Chroniques de publications, interview d’artistes ou d’éditeurs, reportages… Zineland s’attachera à rendre compte de la vitalité de ce champ d’exploration de la photographie aujourd’hui.
Un demi, numéro 5
½ est un fanzine fait maison par quatre artistes visuelles éclatées entre Amsterdam, Berlin, Paris, Rennes et Vienne : Laure Boer, Anne-Pauline Mabire, Lucie Pindat et Chloé Thomas. Chaque numéro est tiré à 200 exemplaires numérotés, d’un format A5 qui compte une cinquantaine de pages.
On pourrait résumer tout l’enjeu des petits recueils et fanzines d’images à la recherche du juste équilibre entre un format léger qui permette une publication sans trop de moyens et la singularité du format, qui fait sa densité ; le risque serait en effet de disparaitre, vite oublié, dans la masse des fanzines à petit tirage.

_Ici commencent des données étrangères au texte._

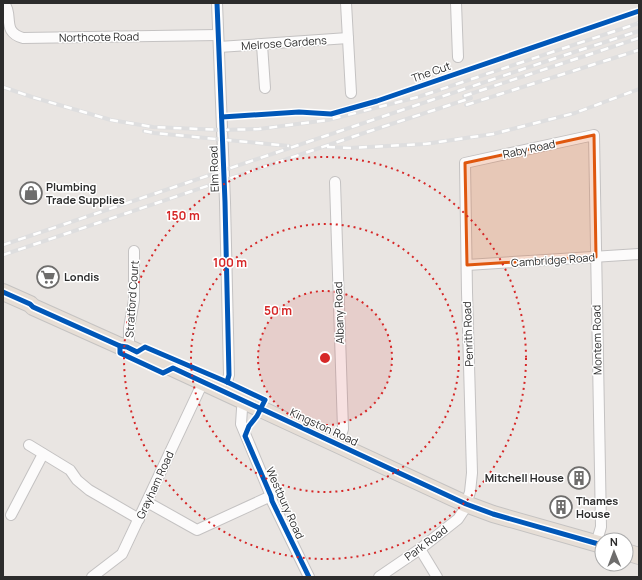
<svg xmlns="http://www.w3.org/2000/svg" width="642" height="580" font-family="Manrope,sans-serif">
<style>
.lines{fill:none;stroke-linecap:round;stroke-linejoin:round}
.minor-casing{stroke:#c4c2c2;stroke-width:12}
.primary-casing{stroke:#c5c3c2;stroke-width:18}
.minor{stroke:#fcfbfb;stroke-width:10}
.primary{stroke:#e6ded6;stroke-width:16}
.rail-casing{stroke:#dededf;stroke-width:4}
.rail{stroke:#fff;stroke-width:2.5;stroke-dasharray:8;stroke-linecap:butt}
.cycleway-casing{stroke:#fff;stroke-width:8}
.cycleway{stroke:#0057b8;stroke-width:5}
.marked{fill:#df570e;fill-opacity:0.2;stroke:#df570e;stroke-width:3;stroke-linejoin:round}
.ring{fill:none;stroke:#d62828;stroke-width:2;stroke-dasharray:2 4}
.labels{text-anchor:middle;stroke-width:3;stroke-linejoin:round;paint-order:stroke}
.street-label{font-size:11px;fill:#2c2c2c;stroke:#fff}
.poi-label{font-size:11px;font-weight:bold;fill:#2c2c2c;stroke:#fff;text-anchor:start}
.centre{fill:#d62828;stroke:#fff;stroke-width:2}
.ring-label{font-size:12px;text-anchor:middle;font-weight:bold;fill:#d62828;stroke:#fff;stroke-width:3;stroke-linejoin:round;paint-order:stroke}
</style>
<rect width="100%" height="100%" fill="#e9e5e2"/>
<g class="lines">
<g class="minor-casing">
<g id="minor">
<path d="M4,3C14,15 1,32 23,38L218,35"/>
<polyline points="217,3 225,202 229,375 224,391"/>
<polyline points="346,3 351,93"/>
<polyline points="456,3 458,57"/>
<polyline points="262,45 265,88"/>
<polyline points="219,47 348,38"/>
<polyline points="335,182 343,429 338,444"/>
<polyline points="467,265 639,254"/>
<polyline points="127,347 129,344 129,328 134,300 134,251"/>
<polyline points="244,401 242,409 241,424 271,496 272,501 309,577"/>
<polyline points="29,445 70,470 77,480 89,490 139,519"/>
<polyline points="147,502 197,530 271,496"/>
<polyline points="11,515 43,454"/>
<polyline points="420,549 437,577"/>
<polyline points="92,577 122,554 203,382"/>
<polyline points="379,577 420,549 458,519 464,510 470,492 472,473 467,292 465,163 594,135 601,527 596,544"/>
</g>
</g>
<g class="primary-casing">
<g id="primary">
<polyline points="3,292 30,304 33,307 120,346 127,347 466,504 493,514 602,545"/>
<polyline points="626,552 639,556"/>
</g>
</g>
<use href="#minor" class="minor"/>
<use href="#primary" class="primary"/>
<g class="rail-casing">
<g id="rail">
<polyline points="3,87 32,97 111,120 153,127 223,130 259,129 328,120 418,97 639,23"/>
<polyline points="464,96 639,38"/>
<polyline points="466,105 639,50"/>
<polyline points="144,131 154,133 289,146"/>
<polyline points="327,147 349,148 425,144 493,134 575,113 639,89"/>
<polyline points="3,245 553,59 639,31"/>
<polyline points="3,255 367,132 471,98"/>
</g>
</g>
<use href="#rail" class="rail"/>
<g class="cycleway-casing">
<g id="cycleway">
<polyline points="217,3 225,202 229,375 227,382"/>
<polyline points="222,117 299,112 331,114 377,101 639,11"/>
<polyline points="3,292 30,304 33,307 120,346 127,347 137,352 145,347 227,382 265,400 257,416 249,426 245,436 271,496 272,501 309,577"/>
<polyline points="120,346 120,353 163,373 173,368 466,504 493,514 602,545"/>
</g>
</g>
<use href="#cycleway" class="cycleway"/>
</g>
<path class="marked" d="M594,135L596,257L467,265L465,163Z"/>
<circle cx="325" cy="358" r="67" fill="#d62828" fill-opacity=".12"/>
<g class="ring">
<circle cx="325" cy="358" r="67"/>
<circle cx="325" cy="358" r="134"/>
<circle cx="325" cy="358" r="201"/>
</g>
<defs>
<g id="shop-ring" transform="scale(1.15)"><circle r="9.5" fill="#fff" stroke="#6e6d6c" stroke-width="1.5"/><path d="M-5-2.5h2.3a2.7 3.5 0 0 1 5.4 0H5L5.5 6h-11ZM-1.5-2.5h3a1.5 2.3 0 0 0-3 0Z" fill="#6e6d6c"/></g>
<g id="supermarket-ring" transform="scale(1.15)"><circle r="9.5" fill="#fff" stroke="#6e6d6c" stroke-width="1.5"/><path d="M-6-5.5h2.5l.6 2H6L4.5 2H-2.5L-4.4-4H-6ZM-1.5 3.2a1.3 1.3 0 1 0 .1 0ZM3 3.2a1.3 1.3 0 1 0 .1 0Z" fill="#6e6d6c"/></g>
<g id="building-ring" transform="scale(1.15)"><circle r="9.5" fill="#fff" stroke="#6e6d6c" stroke-width="1.5"/><path d="M-4-6H4V6H1V3H-1V6H-4ZM-2.5-4.3h1.7v1.8h-1.7ZM.8-4.3h1.7v1.8H.8ZM-2.5-1h1.7V.8h-1.7ZM.8-1h1.7V.8H.8Z" fill="#6e6d6c"/></g>
</defs>
<g fill-rule="evenodd">
<use href="#shop-ring" x="31" y="193"/>
<use href="#supermarket-ring" x="48" y="277"/>
<use href="#building-ring" x="579" y="478"/>
<use href="#building-ring" x="561" y="507"/>
</g>
<g class="labels">
<g class="street-label">
<text transform="translate(99 37) rotate(-1)" y="4">Northcote Road</text>
<text transform="translate(284 43) rotate(-4)" y="4">Melrose Gardens</text>
<text transform="translate(431 72) rotate(-19)" y="4">The Cut</text>
<text transform="translate(529 149) rotate(-12)" y="4">Raby Road</text>
<text transform="translate(214 169) rotate(-92)" y="4">Elm Road</text>
<text transform="translate(553 260) rotate(-4)" y="4">Cambridge Road</text>
<text transform="translate(132 299) rotate(-86)" y="4">Stratford Court</text>
<text transform="translate(339 313) rotate(-92)" y="4">Albany Road</text>
<text transform="translate(468 334) rotate(-92)" y="4">Penrith Road</text>
<text transform="translate(597 340) rotate(-91)" y="4">Montem Road</text>
<text transform="translate(324 427) rotate(25)" y="4">Kingston Road</text>
<text transform="translate(155 485) rotate(-65)" y="4">Grayham Road</text>
<text transform="translate(285 503) rotate(66)" y="4">Westbury Road</text>
<text transform="translate(426 543) rotate(-37)" y="4">Park Road</text>
</g>
<g class="poi-label">
<text x="46" y="191">Plumbing<tspan x="46" dy="13">Trade Supplies</tspan></text>
<text x="64" y="281">Londis</text>
<text x="564" y="482" text-anchor="end">Mitchell House</text>
<text x="576" y="505">Thames<tspan x="576" dy="13">House</tspan></text>
</g>
</g>
<circle cx="325" cy="358" r="6" class="centre"/>
<g class="ring-label">
<text x="183" y="220">150 m</text>
<text x="230" y="267">100 m</text>
<text x="278" y="315">50 m</text>
</g>
<rect width="642" height="580" fill="none" stroke="#2c2c2c" stroke-width="8"/>
<g transform="translate(614 552) rotate(359)"><circle r="19" fill="#ffffff" stroke="#ababab"/>
<path d="M0-3L7 15L0 10L-7 15Z" fill="#6e6d6c"/>
<text y="-6" font-size="11" font-weight="bold" text-anchor="middle" fill="#2c2c2c">N</text>
</g>
</svg>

Un demi remplit parfaitement cet objectif ; dès les images sauvages et crayonnées de sa couverture amidonnée s’établit un contact riche qui promet de laisser une trace. A l’intérieur, un mystère qu’on aurait tort de vouloir trop éclaircir ; des images peintes ou photographiées de textures et de décors naturels. Des scènes sous-marines et des cristaux, puis des blocs montagneux en photo d’un côté, en esquisse de l’autre.
Peu d’êtres humains, mais l’impression d’assister à une collecte, minutieuse et sur papier velouté, d’indices quant aux secrets de la matière du monde. Un extrait des Clochards Celestes de Jack Kerouac (1958) présenté dans un mini-livret puis des images rassemblées dans une petite enveloppe confirment cette impression de correspondance du lecteur de ce numéro d’Un demi avec l’esprit en éveil de ses auteurs. Les photographies présentées, d’esthétique contemporaine, jamais de même taille au long du fanzine, créent l’étonnement à chaque page grâce aux choix de maquette ; on passe du noir et blanc à la couleur et de la nature morte à l’image d’archive dans un flux ininterrompu de ruptures et de tranquilles évidences, toujours liées à un rapport organique au monde, mais sans que jamais l’écrit ne vienne l’expliquer.
La force d’Un demi vient sans doute du caractère intégré de sa fabrication, de la conception à la publication, entre les quatres artistes qui en sont les auteurs. On s’y arrête longtemps, le garde en tête et ne le referme qu’à regret dans l’espoir de bientôt mettre la main sur l’autre demi.
Antoine Soubrier
Un demi
25 euros.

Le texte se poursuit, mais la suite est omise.